Loire : le préfet prend un nouvel arrêté contre le protoxyde d’azote
Le préfet François-Xavier Bieuville a signé un nouvel arrêté réglementant la détention, le transport et la consommation de gaz hilarant sur la voie publique dans la Loire.
Face à la recrudescence de l'usage détourné du protoxyde d'azote, le préfet de la Loire a pris un nouvel arrêté. Il interdit la détention, le transport et la consommation sur la voie publique, avec des restrictions de vente nocturne dès 20h. Le précédent arrêté avait expiré le 30 juin.
L’essentiel
- 1er juillet 2026 : le préfet de la Loire signe un nouvel arrêté interdisant détention, transport et consommation récréative de protoxyde d’azote sur la voie publique.
- Vente nocturne interdite : les commerces ne peuvent plus vendre de protoxyde d’azote entre 20h et 6h, l’amende pouvant atteindre 3 750 €.

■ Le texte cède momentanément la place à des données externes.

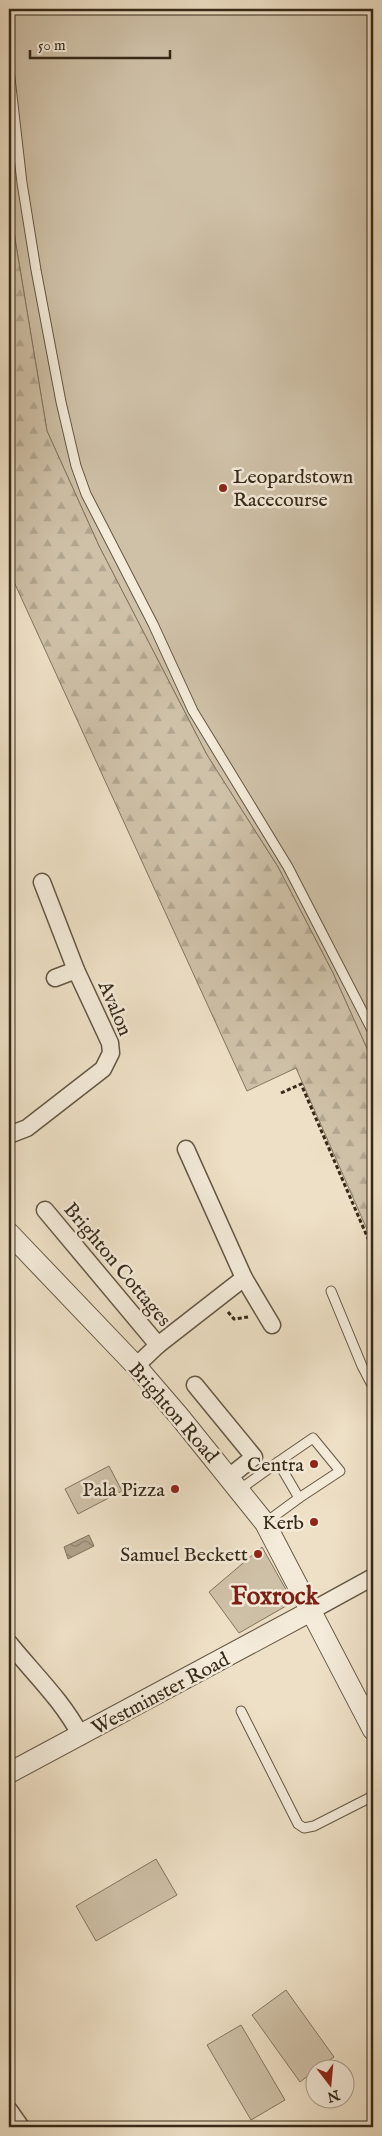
<svg xmlns="http://www.w3.org/2000/svg" width="382" height="2136" font-family="'IM FELL English',serif">
  <style>
    .green { fill: #cfc1a8; stroke: #827560 }
    .forest { fill: url(#forest-firs); stroke: #827560 }
    .water { fill: url(#water-waves); stroke: #7f725d }
    .lines { fill: none; stroke-linecap: round; stroke-linejoin: round }
    .service-casing { stroke: #645744; stroke-width: 11 }
    .minor-casing { stroke: #645744; stroke-width: 19 }
    .tertiary-casing { stroke: #645744; stroke-width: 22 }
    .path { stroke: #362918; stroke-width: 3; stroke-dasharray: 4 2.5; stroke-linecap: butt }
    .service { stroke: #f4ebda; stroke-width: 9 }
    .minor { stroke: #f4ebda; stroke-width: 16 }
    .tertiary { stroke: #f4ebda; stroke-width: 20 }
    .poi-dot { fill: #8f2418; stroke: #f4ebda; stroke-width: 2 }
    .labels { text-anchor: middle; stroke-width: 5; stroke-linejoin: round; paint-order: stroke }
    .poi-label { font-size: 20px; fill: #362918; stroke: #f4ebda; text-anchor: end }
    .street-label { font-size: 20px; fill: #362918; stroke: #f4ebda }
    .district-label { font-size: 25px; font-weight: bold; fill: #7a1f14; stroke: #f4ebda }
  </style>
  <defs>
    <pattern id="forest-firs" width="22" height="20" patternUnits="userSpaceOnUse" patternTransform="scale(1.25)"><rect width="22" height="20" fill="#cfc1a8"/><path d="M5 1l3.5 6h-7zM16 11l3.5 6h-7z" fill="#b2a690"/></pattern>
    <pattern id="water-waves" width="16" height="10" patternUnits="userSpaceOnUse" patternTransform="scale(1.25)"><rect width="16" height="10" fill="#afa28b"/><path d="M0 5q4-4 8 0t8 0" fill="none" stroke="#8f8471"/></pattern>
  </defs>
  <rect width="100%" height="100%" fill="#eee0c6"/>
  <filter id="stains"><feTurbulence type="fractalNoise" baseFrequency=".004" numOctaves="4"/><feColorMatrix values="0 0 0 0 .2 0 0 0 0 .09 0 0 0 0 .02 0 0 0 .5 -.17"/></filter>
  <radialGradient id="worn" r=".72"><stop offset=".6" stop-color="#630" stop-opacity="0"/><stop offset="1" stop-color="#630" stop-opacity=".3"/></radialGradient>
  <g class="green">
    <path d="M9 9H373V1062L333 973 278 867 207 755 99 546 47 431 15 239 9 182Z"/>
    <path d="M109 1466 122 1491 78 1514 65 1489Z"/>
    <path d="M262 1547 293 1602 239 1633 209 1592Z"/>
    <path d="M156 1859 177 1895 96 1941 76 1906Z"/>
    <path d="M286 1990 334 2057 318 2068H314V2071L300 2082 252 2015Z"/>
    <path d="M241 2025 285 2100 251 2120 207 2045Z"/>
  </g>
  <path class="forest" d="M9 182 15 239 47 431 99 546 207 755 278 867 333 973 373 1062V1243L296 1068 247 1091 9 571Z"/>
  <path class="water" d="M89 1535 94 1546 68 1559 64 1547Z"/>
  <g class="lines">
    <defs>
      <g id="service">
        <path d="M9 69 22 183 36 270 61 402 76 466 86 494 153 624 193 711 288 867 373 1032"/>
        <path d="M331 1291 362 1366 373 1387"/>
        <path d="M278 1462 313 1438 340 1471 299 1498"/>
        <path d="M239 1490 278 1462 299 1498 265 1523"/>
        <path d="M360 1704 373 1697"/>
        <path d="M241 1711 298 1824 304 1828 314 1826 373 1796"/>
      </g>
      <g id="minor">
        <path d="M55 978 76 970"/>
        <path d="M9 1135 27 1128 103 1069 111 1053 110 1043 76 970 42 882"/>
        <path d="M186 1149 244 1278 272 1325"/>
        <path d="M45 1210 158 1345"/>
        <path d="M136 1366 158 1345 244 1278"/>
        <path d="M195 1385 254 1457 229 1477"/>
        <path d="M311 1611 373 1577"/>
        <path d="M9 1643C34 1674 62 1700 81 1736"/>
        <path d="M9 2110 21 2127"/>
      </g>
      <g id="tertiary">
        <path d="M9 1233 136 1366 179 1416 265 1523 373 1730"/>
        <path d="M9 1773 311 1611"/>
      </g>
    </defs>
    <use href="#service" class="service-casing"/>
    <use href="#minor" class="minor-casing"/>
    <use href="#tertiary" class="tertiary-casing"/>
    <g class="path">
      <path d="M281 1093 301 1084 373 1250"/>
      <path d="M228 1312 234 1319 248 1317"/>
    </g>
    <use href="#service" class="service"/>
    <use href="#minor" class="minor"/>
    <use href="#tertiary" class="tertiary"/>
  </g>
  <g class="poi-dot">
    <circle cx="223" cy="488" r="5"/>
    <circle cx="314" cy="1464" r="5"/>
    <circle cx="175" cy="1489" r="5"/>
    <circle cx="314" cy="1522" r="5"/>
    <circle cx="258" cy="1554" r="5"/>
  </g>
  <g class="labels">
    <g class="poi-label">
      <text x="233" y="483" text-anchor="start">Leopardstown<tspan x="233" dy="23">Racecourse</tspan></text>
      <text x="304" y="1471">Centra</text>
      <text x="165" y="1496">Pala Pizza</text>
      <text x="304" y="1529">Kerb</text>
      <text x="248" y="1561">Samuel Beckett</text>
    </g>
    <g class="street-label">
      <text transform="translate(116 1008) rotate(67)" y="7">Avalon</text>
      <text transform="translate(118 1264) rotate(50)" y="7">Brighton Cottages</text>
      <text transform="translate(174 1412) rotate(49)" y="7">Brighton Road</text>
      <text transform="translate(160 1693) rotate(-28)" y="7">Westminster Road</text>
    </g>
    <g class="district-label">
      <text x="275" y="1604">Foxrock</text>
    </g>
  </g>
  <rect width="382" height="2136" fill="none" stroke="#eee0c6" stroke-width="30"/>
  <rect x="10" y="10" width="362" height="2116" fill="none" stroke="#362918" stroke-width="2.5"/>
  <rect x="15" y="15" width="352" height="2106" fill="none" stroke="#362918"/>
  <g transform="translate(330 2084) rotate(164)"><circle r="24" fill="#f4ebda" stroke="#a89d8c"/>
  <path d="M0-4L9 19L0 12L-9 19Z" fill="#8f2418"/>
  <text y="-8" font-size="14" font-weight="bold" text-anchor="middle" fill="#362918">N</text>
  </g>
  <path d="M30 50v8h140v-8" fill="none" stroke="#362918" stroke-width="2.5"/>
  <text x="38" y="50" font-size="15" fill="#362918" stroke="#f4ebda" stroke-width="4" paint-order="stroke">50 m</text>
  <rect width="100%" height="100%" filter="url(#stains)"/>
  <rect width="100%" height="100%" fill="url(#worn)"/>
</svg>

- 12 % des jeunes concernés : selon Ipsos 2026, la consommation récréative a doublé chez les 18-24 ans, poussant le Sénat à voter une proposition de loi en février.
Ce que dit le nouvel arrêté
Le préfet de la Loire, François-Xavier Bieuville, a pris ce mercredi 1er juillet 2026 un arrêté réglementant la détention, le transport et la consommation de protoxyde d’azote (N₂O) sur la voie publique. Le précédent texte (DS 2025-2633), signé en décembre 2025, était arrivé à expiration le 30 juin.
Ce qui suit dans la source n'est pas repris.